● AUFGABE 1
Beantworte zum Bericht vom Weltsozialgipfel in Porto Alegre die folgenden Fragen und kennzeichne die Antworten ebenfalls mit (a), (b) und (c):
(a) Wer berichtete über die Morde an den Kollegen?
(b) In welcher Zeit wurden diese Morde begangen?
(c) Welche Gewerkschaft hatte zu der Veranstaltung eingeladen?
● AUFGABE 2
Setze den Bericht vom Weltsozialgipfel in Porto Alegre im Anschluss an seinen letzten Satz fort.

● TEXTAUSZUG

------------------------------------------------------------------------

Bericht von Gaby Weber vom dritten Weltsozialgipfel in Porto Alegre
Im Rahmen des dritten Weltsozialgipfels in Porto Alegre berichteten ehemalige
Arbeiter von Mercedes Benz Argentinien über die Morde an ihren Kollegen
während der Militärdiktatur und die Verwicklung des Gewerkschaftschefs
José Rodríguez. Die brasilianische Metallarbeiter-Gewerkschaft
CNM hatte dazu eingeladen, um ein weiteres Vorgehen gegen Rodríguez mit
Gewerkschaftern aus aller Welt zu diskutieren. Und es kamen zahlreiche Aktivisten
und Funktionäre. Man mußte sogar in einen größeren Raum
umziehen.

------------------------------------------------------------------------

● DATEN
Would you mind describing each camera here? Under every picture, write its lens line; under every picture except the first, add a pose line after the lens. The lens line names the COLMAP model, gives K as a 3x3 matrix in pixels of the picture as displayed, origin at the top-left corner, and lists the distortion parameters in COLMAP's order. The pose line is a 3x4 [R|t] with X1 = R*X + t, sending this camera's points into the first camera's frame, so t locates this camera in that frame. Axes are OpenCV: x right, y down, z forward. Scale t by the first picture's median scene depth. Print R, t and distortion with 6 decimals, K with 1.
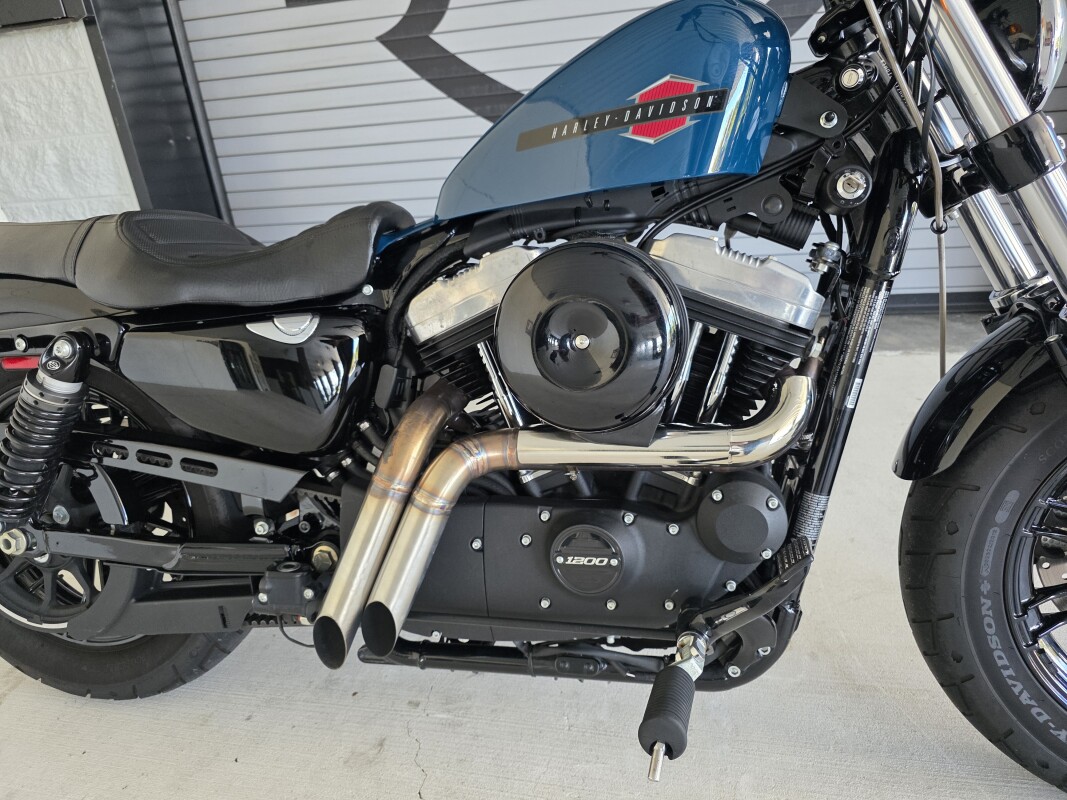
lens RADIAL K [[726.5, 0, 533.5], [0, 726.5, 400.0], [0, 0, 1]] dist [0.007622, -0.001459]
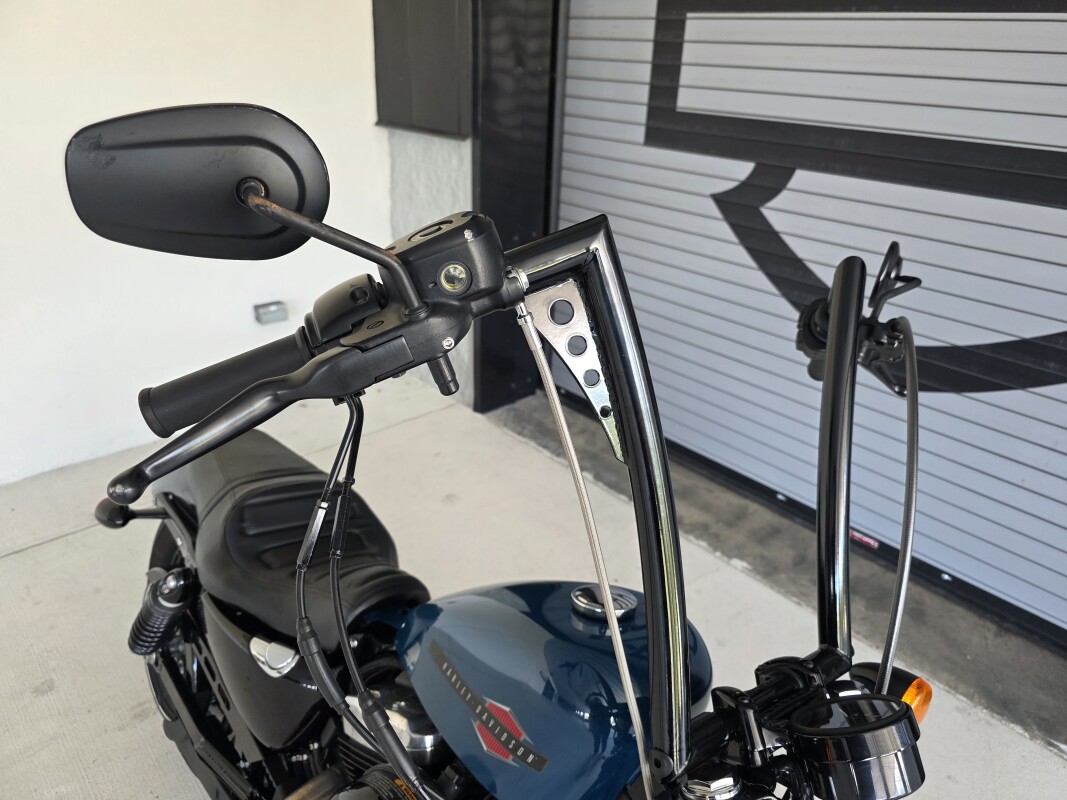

------------------------------------------------------------------------

● ANTWORT 1
(a) Ehemalige Arbeiter von Mercedes Benz Argentinien.
(b) Während der Militärdiktatur.
(c) Die brasilianische Metallarbeiter-Gewerkschaft CNM.

● ANTWORT 2
Seit Anfang der siebziger Jahre bekleidet José Rodríguez, seit
dreißig Jahren Chef der argentinischen Automobilarbeiter-Gewerkschaft
SMATA, das Amt des Vizepräsidenten des Internationalen Metallarbeiter-Bundes
IMB, spanische Abkürzung Fitim. Spätestens seit November 2001
dem letzten IMB-Kongreß in Sidney - ist seine Person umstritten. Er hat
nicht nur vor einem argentinischen Gericht behauptet, von den während der
Militärdiktatur (1976-83) 30.000 Verschwundenen bis Mitte der achtziger
Jahre nie etwas erfahren zu haben. Die Familienangehörigen und Ex-Arbeiter
von Mercedes Benz werfen ihm vor, vor und während der Diktatur eng mit
den Militärs zusammen gearbeitet zu haben und an der Ermordung von 15 Betriebsräten,
die in Opposition zur offiziellen Gewerkschaft SMATA standen, beteiligt gewesen
zu sein. Wiederholt haben wir darüber berichtet.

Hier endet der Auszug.